Через 5 минут она вышла на поляну и застыла в изумлении. На поляне она увидела мужика: высокого, худого, с длинной лохматой бородой, одетого в потрепанный кафтан и ермолку. От мужика валил пар, потому что занимался он невиданным делом: он пахал землю! Ледащая лошаденка с трудом переставляла копыта по глубокому снегу и, при этом, умудрялась еще как-то тащить за собой тяжеленный плуг. Может быть от необычности ситуации, а может быть из-за того, что мужик уж очень сильно был заросшим, Матрена не сразу узнала Митьку Ложкина, жившего в дальней деревне со своим стариком отцом, которого он, Митька, уважал и почитал больше всех на свете.
- Митя, ты ли это?
Мужик, вздрогнул, заозирался и через мгновение увидел и узнал бабку Матрену.
- Здравствуй, бабка Матрена! Я это, я, - ответил Митька, утирая лоб ермолкой, которую стащил с головы.
- Митенька, миленький, что же ты такое делаешь? А? Аль беда какая с тобой приключилась?
- Да, бабка Матрена, беда у меня. Отец прошлой весной умер, а ты что не слышала об этом?
- Ой, свят, свят, - закрестилась бабка Матрена, - не слышала Митенька, не слышала... ну пусть земля ему будет пухом. А зачем же ты зимой землю пашешь?
- Когда отец отходил уже, - сказал Митька, тяжело опершись о плуг, - велел он мне трудится не покладая рук, землю пахать. А ты же знаешь, как я отца почитал, вот и не смею ослушаться слова, которое я дал умирающему, вот и пашу.
- Митя, да что же ты, кто же землю зимой пашет, ведь как камень она, да и не вырастет ничего, - запричитала Матрена.

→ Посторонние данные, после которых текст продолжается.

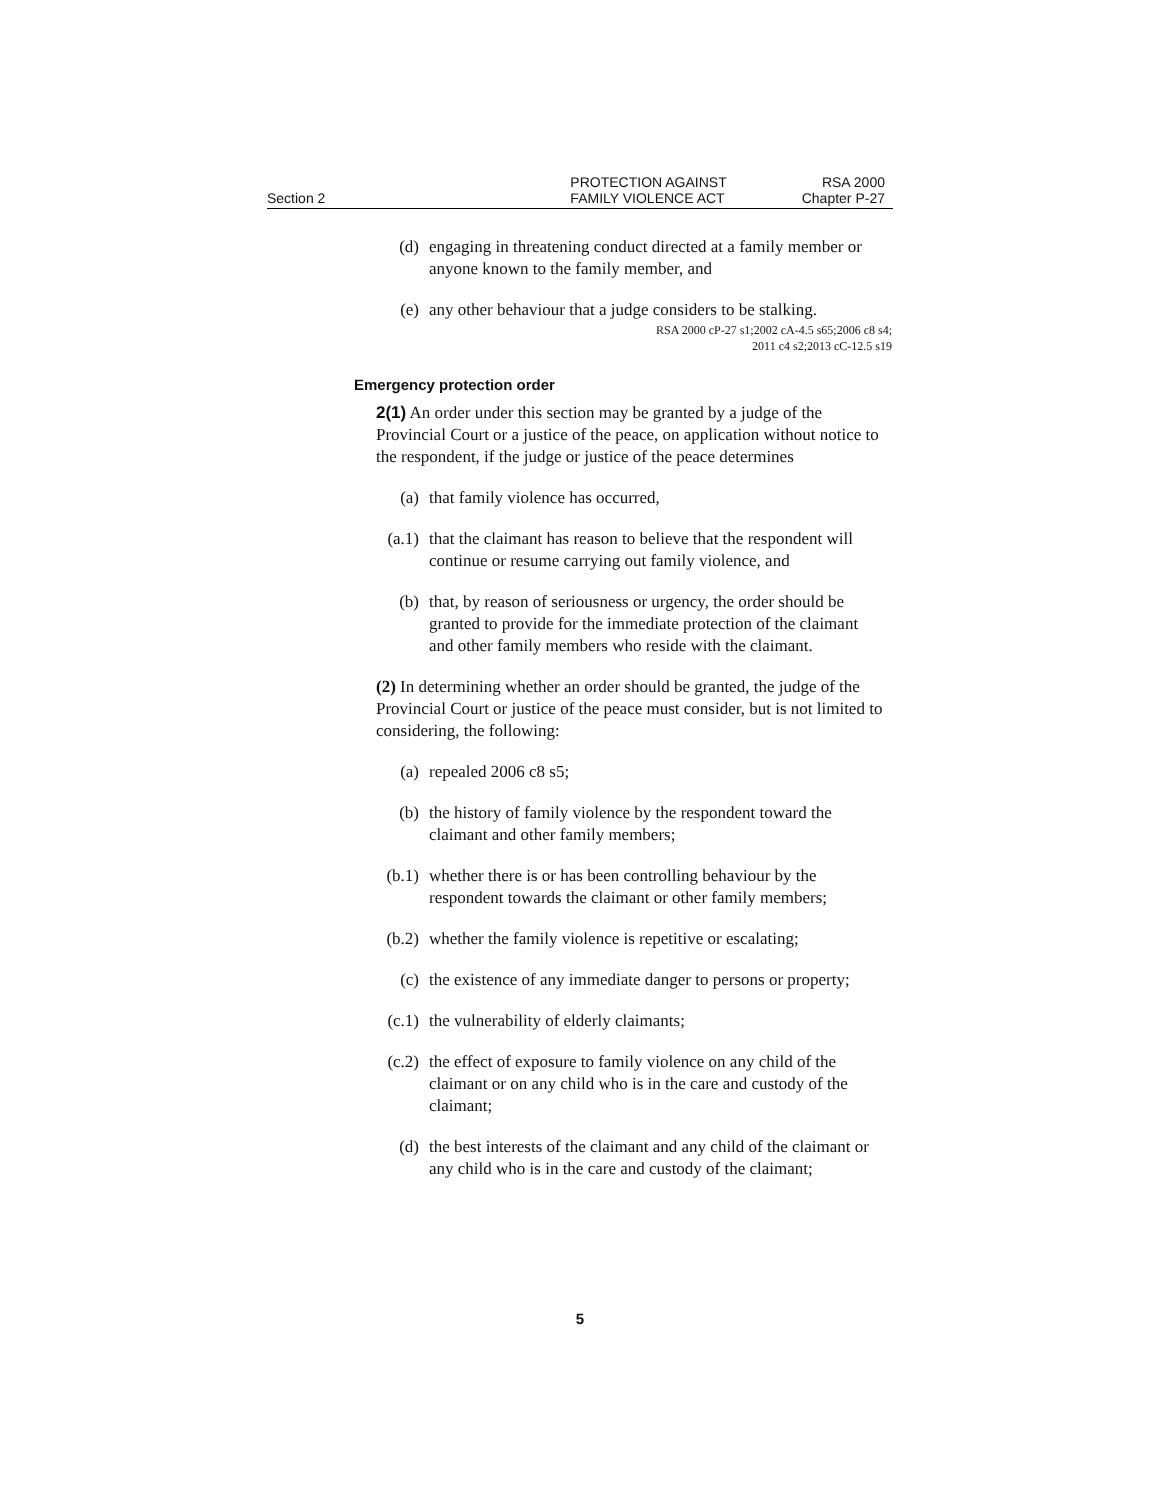Section 2
PROTECTION AGAINST
FAMILY VIOLENCE ACT
RSA 2000
Chapter P-27
(d) engaging in threatening conduct directed at a family member or anyone known to the family member, and
(e) any other behaviour that a judge considers to be stalking.
RSA 2000 cP-27 s1;2002 cA-4.5 s65;2006 c8 s4;
2011 c4 s2;2013 cC-12.5 s19
Emergency protection order
2(1) An order under this section may be granted by a judge of the Provincial Court or a justice of the peace, on application without notice to the respondent, if the judge or justice of the peace determines
(a) that family violence has occurred,
(a.1) that the claimant has reason to believe that the respondent will continue or resume carrying out family violence, and
(b) that, by reason of seriousness or urgency, the order should be granted to provide for the immediate protection of the claimant and other family members who reside with the claimant.
(2) In determining whether an order should be granted, the judge of the Provincial Court or justice of the peace must consider, but is not limited to considering, the following:
(a) repealed 2006 c8 s5;
(b) the history of family violence by the respondent toward the claimant and other family members;
(b.1) whether there is or has been controlling behaviour by the respondent towards the claimant or other family members;
(b.2) whether the family violence is repetitive or escalating;
(c) the existence of any immediate danger to persons or property;
(c.1) the vulnerability of elderly claimants;
(c.2) the effect of exposure to family violence on any child of the claimant or on any child who is in the care and custody of the claimant;
(d) the best interests of the claimant and any child of the claimant or any child who is in the care and custody of the claimant;
5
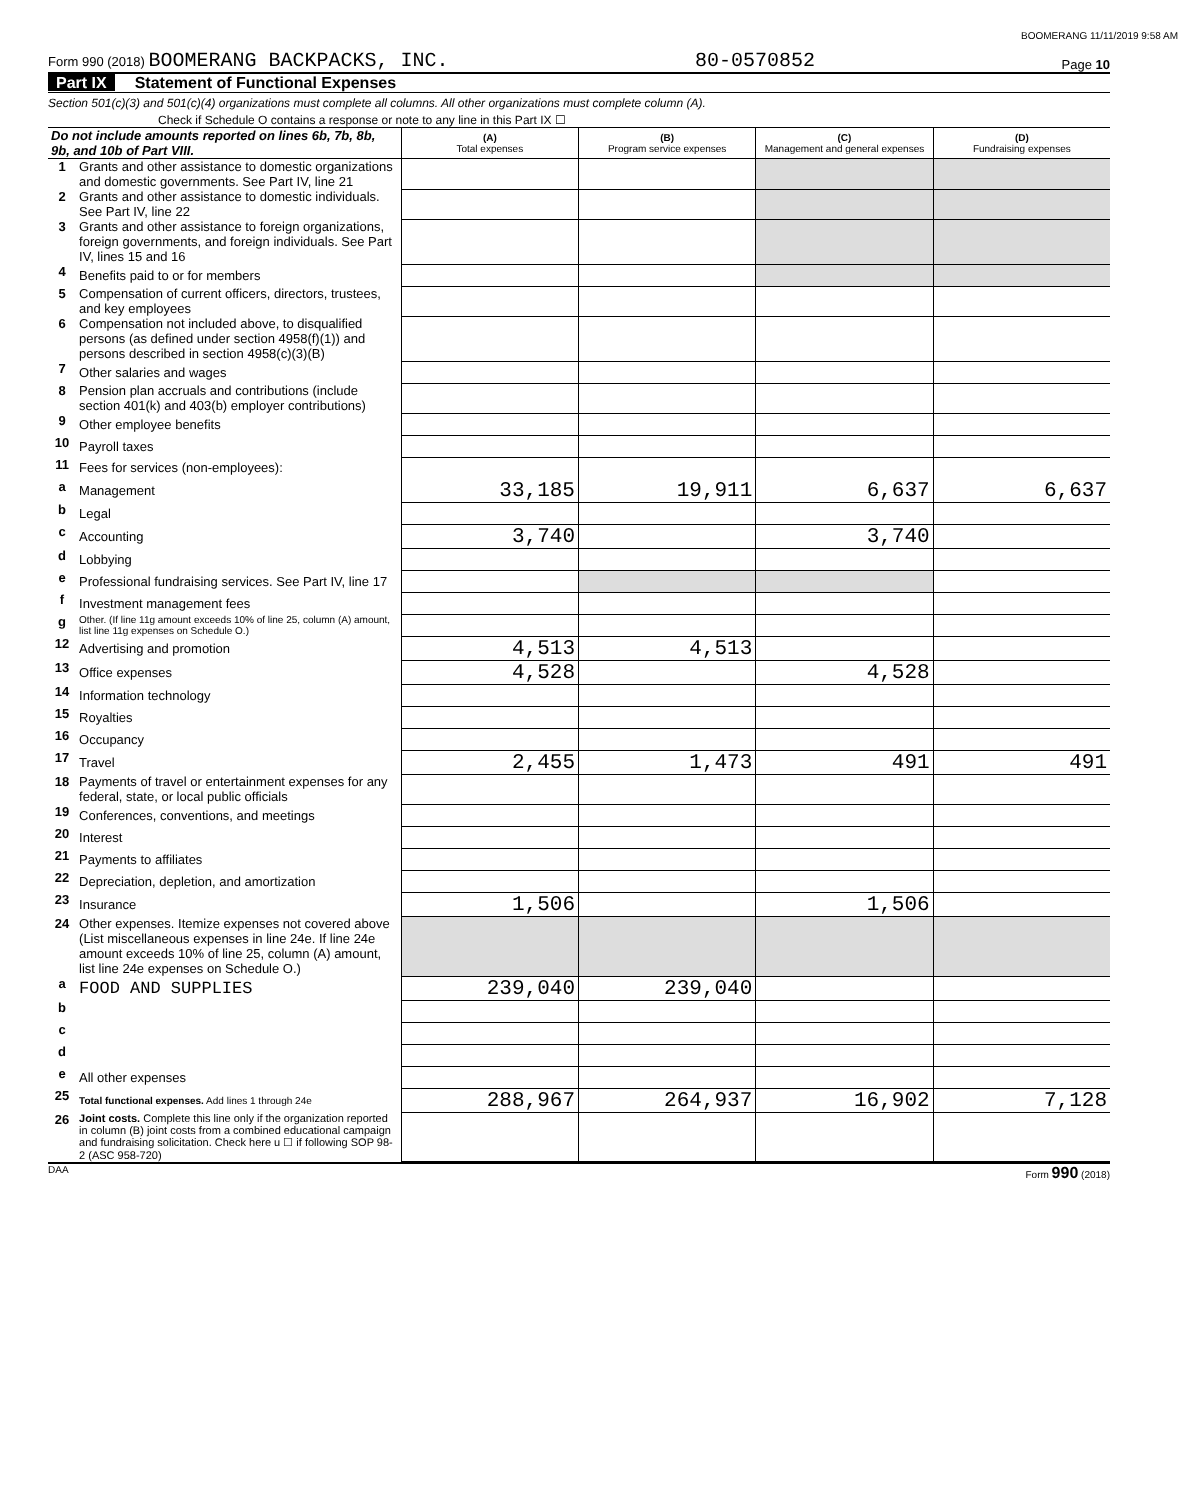BOOMERANG 11/11/2019 9:58 AM
Form 990 (2018) BOOMERANG BACKPACKS, INC. 80-0570852 Page 10
Part IX Statement of Functional Expenses
Section 501(c)(3) and 501(c)(4) organizations must complete all columns. All other organizations must complete column (A).
Check if Schedule O contains a response or note to any line in this Part IX ☐
| Do not include amounts reported on lines 6b, 7b, 8b, 9b, and 10b of Part VIII. | | (A) Total expenses | (B) Program service expenses | (C) Management and general expenses | (D) Fundraising expenses |
| 1 | Grants and other assistance to domestic organizations and domestic governments. See Part IV, line 21 | | | | |
| 2 | Grants and other assistance to domestic individuals. See Part IV, line 22 | | | | |
| 3 | Grants and other assistance to foreign organizations, foreign governments, and foreign individuals. See Part IV, lines 15 and 16 | | | | |
| 4 | Benefits paid to or for members | | | | |
| 5 | Compensation of current officers, directors, trustees, and key employees | | | | |
| 6 | Compensation not included above, to disqualified persons (as defined under section 4958(f)(1)) and persons described in section 4958(c)(3)(B) | | | | |
| 7 | Other salaries and wages | | | | |
| 8 | Pension plan accruals and contributions (include section 401(k) and 403(b) employer contributions) | | | | |
| 9 | Other employee benefits | | | | |
| 10 | Payroll taxes | | | | |
| 11 | Fees for services (non-employees): | | | | |
| a | Management | 33,185 | 19,911 | 6,637 | 6,637 |
| b | Legal | | | | |
| c | Accounting | 3,740 | | 3,740 | |
| d | Lobbying | | | | |
| e | Professional fundraising services. See Part IV, line 17 | | | | |
| f | Investment management fees | | | | |
| g | Other. (If line 11g amount exceeds 10% of line 25, column (A) amount, list line 11g expenses on Schedule O.) | | | | |
| 12 | Advertising and promotion | 4,513 | 4,513 | | |
| 13 | Office expenses | 4,528 | | 4,528 | |
| 14 | Information technology | | | | |
| 15 | Royalties | | | | |
| 16 | Occupancy | | | | |
| 17 | Travel | 2,455 | 1,473 | 491 | 491 |
| 18 | Payments of travel or entertainment expenses for any federal, state, or local public officials | | | | |
| 19 | Conferences, conventions, and meetings | | | | |
| 20 | Interest | | | | |
| 21 | Payments to affiliates | | | | |
| 22 | Depreciation, depletion, and amortization | | | | |
| 23 | Insurance | 1,506 | | 1,506 | |
| 24 | Other expenses. Itemize expenses not covered above (List miscellaneous expenses in line 24e. If line 24e amount exceeds 10% of line 25, column (A) amount, list line 24e expenses on Schedule O.) | | | | |
| a | FOOD AND SUPPLIES | 239,040 | 239,040 | | |
| b | | | | | |
| c | | | | | |
| d | | | | | |
| e | All other expenses | | | | |
| 25 | Total functional expenses. Add lines 1 through 24e | 288,967 | 264,937 | 16,902 | 7,128 |
| 26 | Joint costs. Complete this line only if the organization reported in column (B) joint costs from a combined educational campaign and fundraising solicitation. Check here u ☐ if following SOP 98-2 (ASC 958-720) | | | | |
DAA Form 990 (2018)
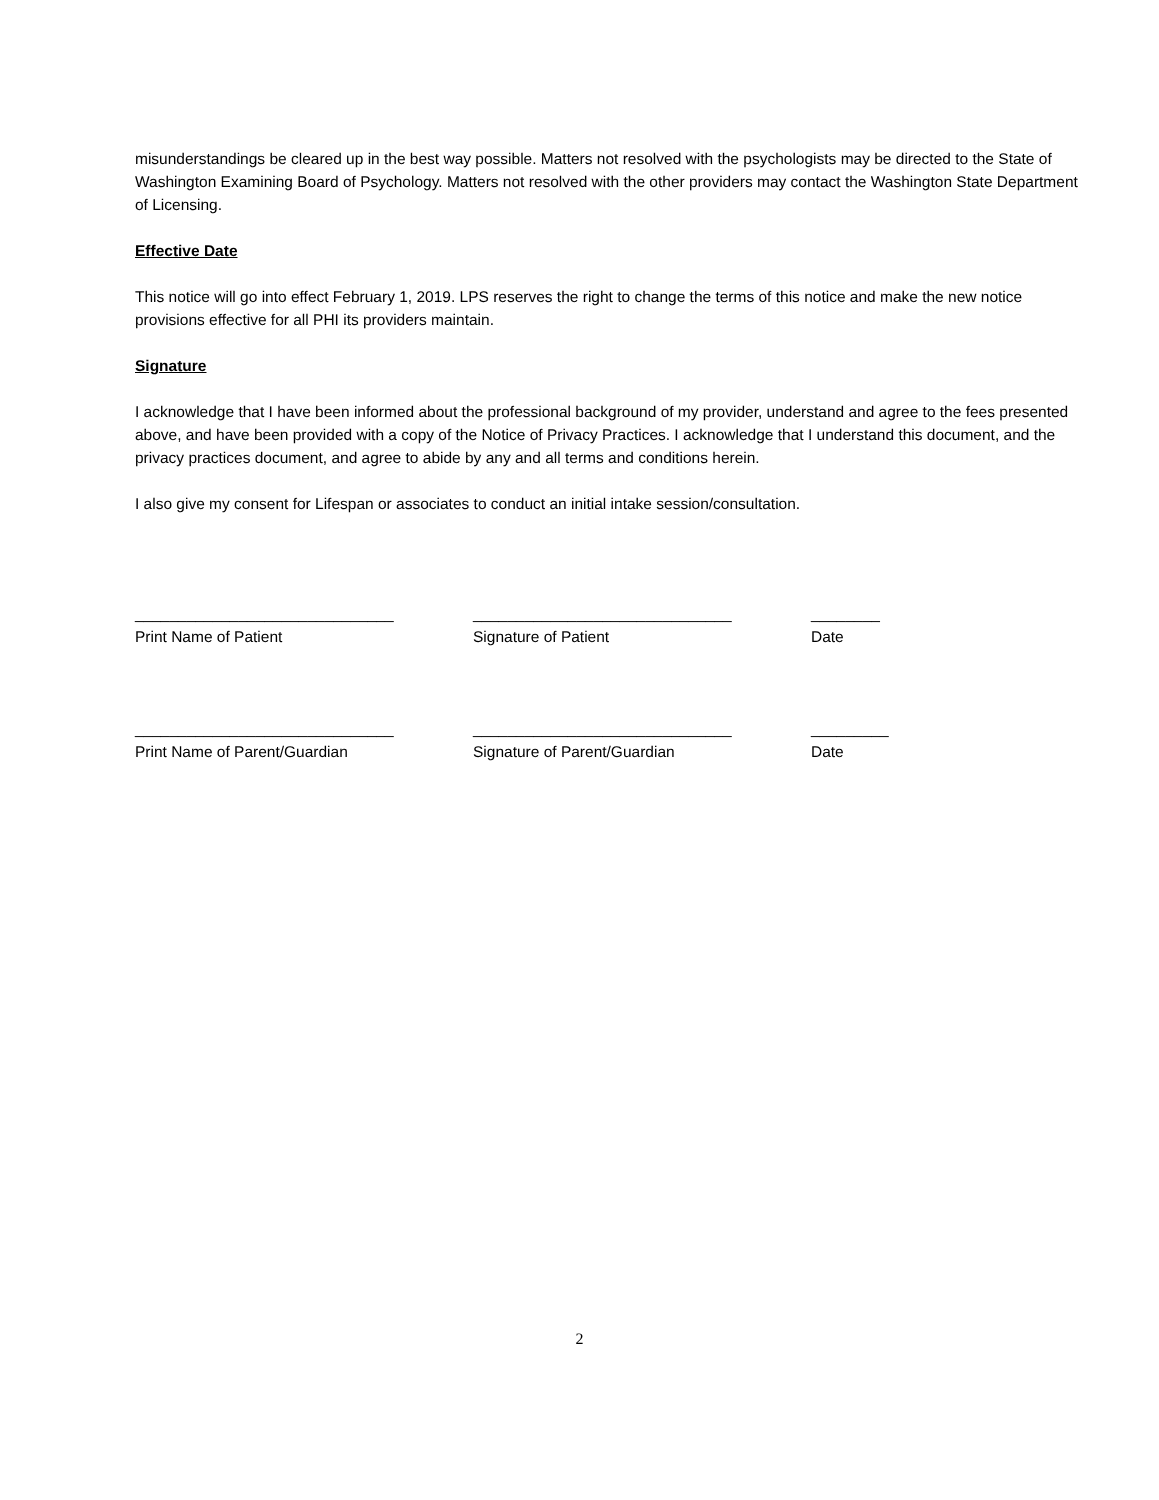misunderstandings be cleared up in the best way possible. Matters not resolved with the psychologists may be directed to the State of Washington Examining Board of Psychology. Matters not resolved with the other providers may contact the Washington State Department of Licensing.
Effective Date
This notice will go into effect February 1, 2019. LPS reserves the right to change the terms of this notice and make the new notice provisions effective for all PHI its providers maintain.
Signature
I acknowledge that I have been informed about the professional background of my provider, understand and agree to the fees presented above, and have been provided with a copy of the Notice of Privacy Practices. I acknowledge that I understand this document, and the privacy practices document, and agree to abide by any and all terms and conditions herein.
I also give my consent for Lifespan or associates to conduct an initial intake session/consultation.
______________________________
Print Name of Patient
______________________________
Signature of Patient
________
Date
______________________________
Print Name of Parent/Guardian
______________________________
Signature of Parent/Guardian
_________
Date
2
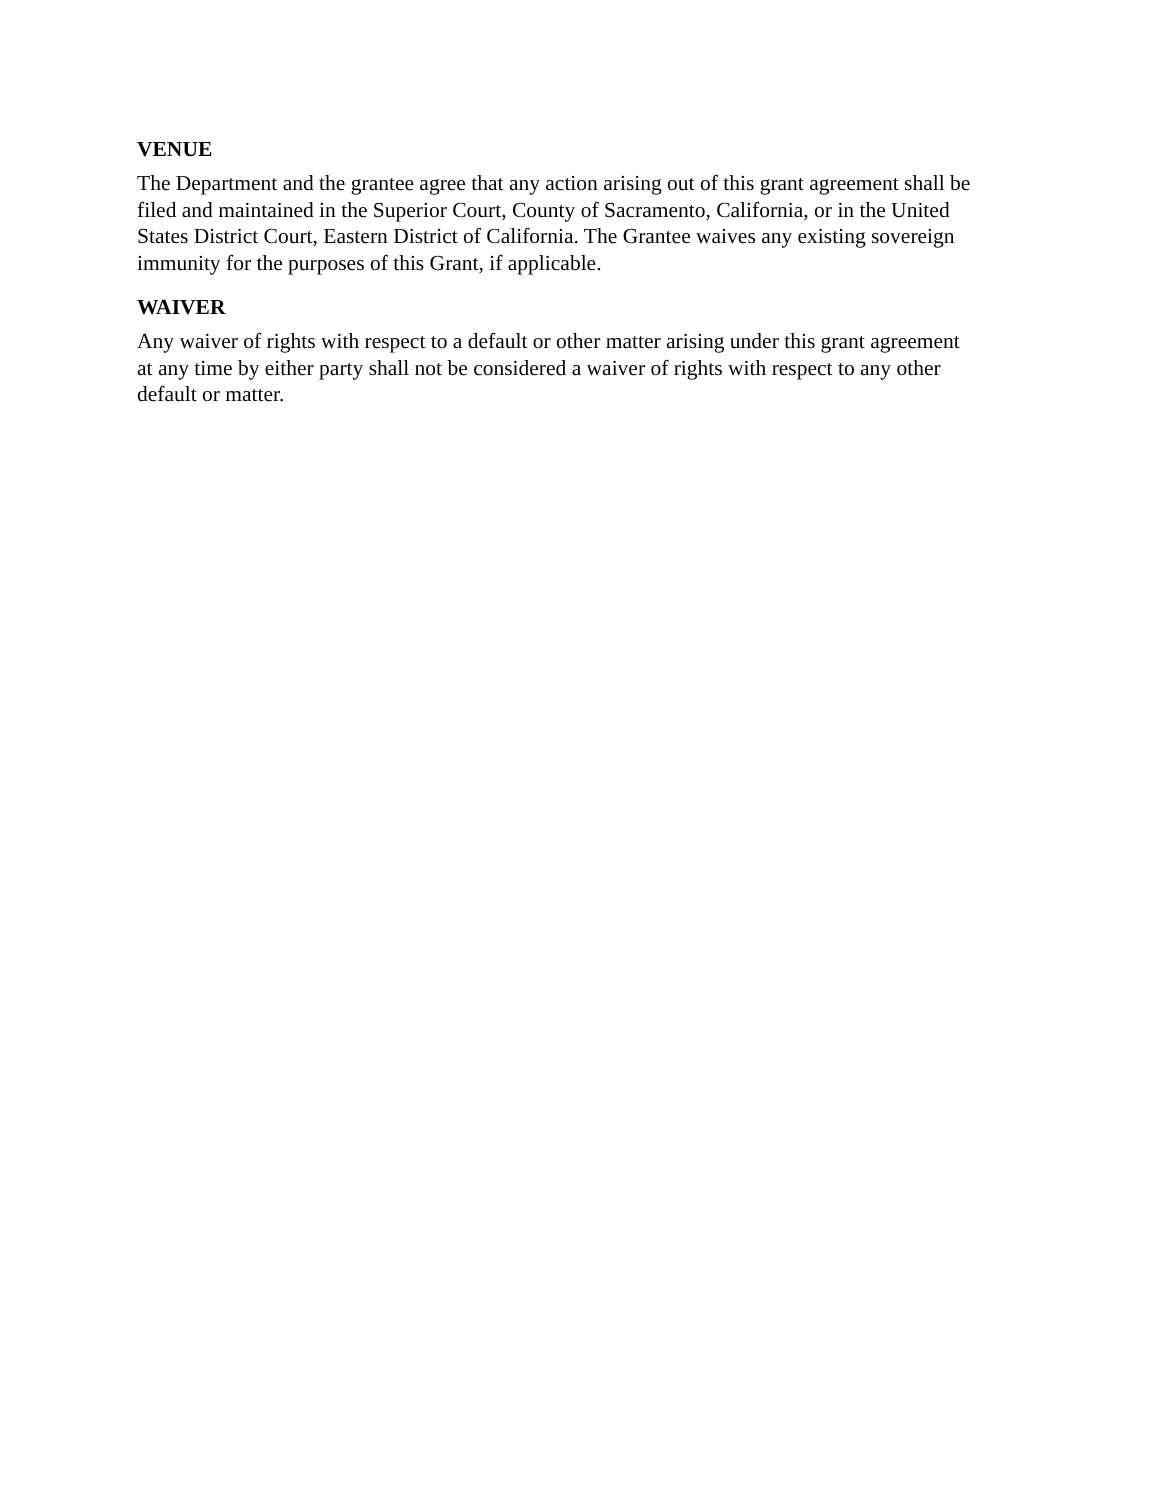VENUE
The Department and the grantee agree that any action arising out of this grant agreement shall be
filed and maintained in the Superior Court, County of Sacramento, California, or in the United
States District Court, Eastern District of California. The Grantee waives any existing sovereign
immunity for the purposes of this Grant, if applicable.
WAIVER
Any waiver of rights with respect to a default or other matter arising under this grant agreement
at any time by either party shall not be considered a waiver of rights with respect to any other
default or matter.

- Да я и сам понимаю, - с тяжелым вздохом ответил Митька, грузно переступая с ноги на ногу, - так ведь слово дадено, такова была воля отца: пахать землю. И не сказал он ничего о том когда пахать: зимой, летом или весной. Вот я и пашу круглый год.
- Митя, а может пойдем, а? Пойдем ко мне, я тебя кипяточком напою, хлебушка тебе испеку, -со слезами на глазах, дрожащим голосом предложила Матрена.
- Нет, - твердо сказал Митя и махнул рукой, - я слово дал, отцу слово дал. Буду работать пока силы есть, - и с этими словами щелкнул кнутом, пытаясь заставить лошаденку сдвинуться с места.
- Господи! - взмолилась Матрена, - вразуми раба твоего Димитрия, ведь от любви себя губит, на грех идет, Господи, наставь его на путь истинный!
Она упала на колени и принялась горячо и проникновенно молиться, пытаясь всеми силами дозваться до Бога. Неожиданно, прямо из самого зенита на землю упал тоненький лучик света. Коснувшись земли, он стал расширяться, пока не достиг толщины примерно в полтора аршина. Снег завихрился под столбом света и исчез, оставив круглый пятачок зеленой травы с желтыми головками одуванчиков. В круге света проявился Федот, отец Митьки. Федот был бос, на нем были простые холщовые штаны и рубашка необычайно белого цвета, белее даже снега. Длинные седые волосы перевязаны широкой лентой.
- Здравствуй, Митенька, - обратился он к сыну.
- Здравствуй, отец, - только и смог из себя выдавить опешивший Митька.
- Господь направил меня на землю, чтобы вразумить тебя. Отрадно ему было в начале смотреть, как ты исполняешь отцовский завет, но затем отрада сменилась грустью, когда увидел он, что губишь ты себя чрезмерным усердием. А ведь нет страшнее греха, чем осознанное доведение себя до погибели. И сжалился Господь, видя чистоту помыслов твоих, и позволил Он мне обратиться к тебе с наказом: живи своим умом. Прислушивайся к мудрости других, но все равно, живи своим умом. Уважай других, но не создавай себе кумира, ибо это помешает тебе жить своим умом. И еще, помни, мера — это мерило мудрости. Живи умом и мудростью! А теперь, прощай!
И с этими словами Федот растаял, а столб света разлетелся хрустальными снежинками, припорошив Матрену и Митьку.